Hola de nuevo, marea.

Creo que sí te entiendo.  El sufijo "-te" es un ejemplar del "dativo ético": http://culturitalia.uibk.ac.at/hispanoteca/Grammatik-Stichworte/Gram%C3%A1tica%20espa%C3%B1ola/Dativos%20superfluos.htm ... ¿no?

Muchas gracias.


----------



## geego

Una propuesta no literal:

"Pon un hipopótamo en tu mesa"

La expresión "poner (algo) en tu (vida / casa / etc.)" se utiliza bastante en lenguaje publicitario.


----------



## marea

Encaja perfectamente con el "dativo ético". Muy buena página.

Gracias a ti.


----------



## Ivy29

HippoMan said:


> ¿Qué es la mejor manera de decir "take a hippopotamus to lunch today"?
> 
> Lo uso como firma en inglés, y quiero traducirlo en castellano de modo que yo no suene como guiri ignorante. Puse aquí "Tráete hoy a un hipopótamo a almorzar," pero no sé que sea la forma más correcta.
> 
> Muchas gracias por vuestras sugerencias.


 
TRAÉTE es mejor como impacto de INVITAR a alguien a ir con el hipopótamo.

Ivy29


----------



## HippoMan

marea said:


> Encaja perfectamente con el "dativo ético". Muy buena página.
> 
> Gracias a ti.


¡Qué bueno!  Y las gracias devuelven a ti. 
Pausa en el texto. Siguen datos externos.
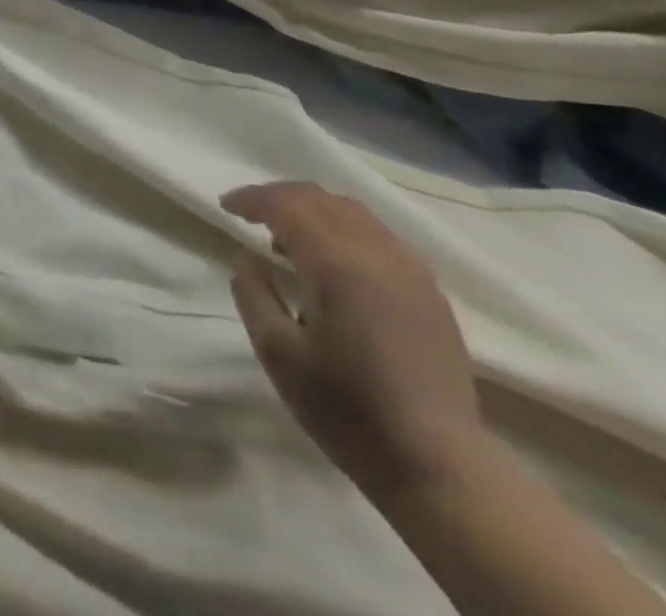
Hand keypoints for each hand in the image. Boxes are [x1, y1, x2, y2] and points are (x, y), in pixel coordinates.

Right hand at [223, 182, 486, 500]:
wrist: (439, 468)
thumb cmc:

¡Los dos somos generosos con las gracias!


----------



## HippoMan

geego said:


> Una propuesta no literal:
> 
> "Pon un hipopótamo en tu mesa"
> 
> La expresión "poner (algo) en tu (vida / casa / etc.)" se utiliza bastante en lenguaje publicitario.


Ah, esto me gusta también.  Muchas gracias.


----------



## HippoMan

Ivy29 said:


> TRAÉTE es mejor como impacto de INVITAR a alguien a ir con el hipopótamo.
> 
> Ivy29


Gracias, Ivy29.  Como soy anglohablante, con frecuencia estos matices me pasan por alto.  Por eso, te lo agradezco mucho.


----------



## Ivy29

HippoMan said:


> Gracias, Ivy29. Como soy anglohablante, con frecuencia estos matices me pasan por alto. Por eso, te lo agradezco mucho.


 
*...se me pasan por alto.*

*Ivy29*


----------



## HippoMan

Ivy29 said:


> *...se me pasan por alto.*
> 
> *Ivy29*


Ah ... sí.  A veces los usos correctos también se me pasan por alto. 

Muchas gracias de nuevo.


----------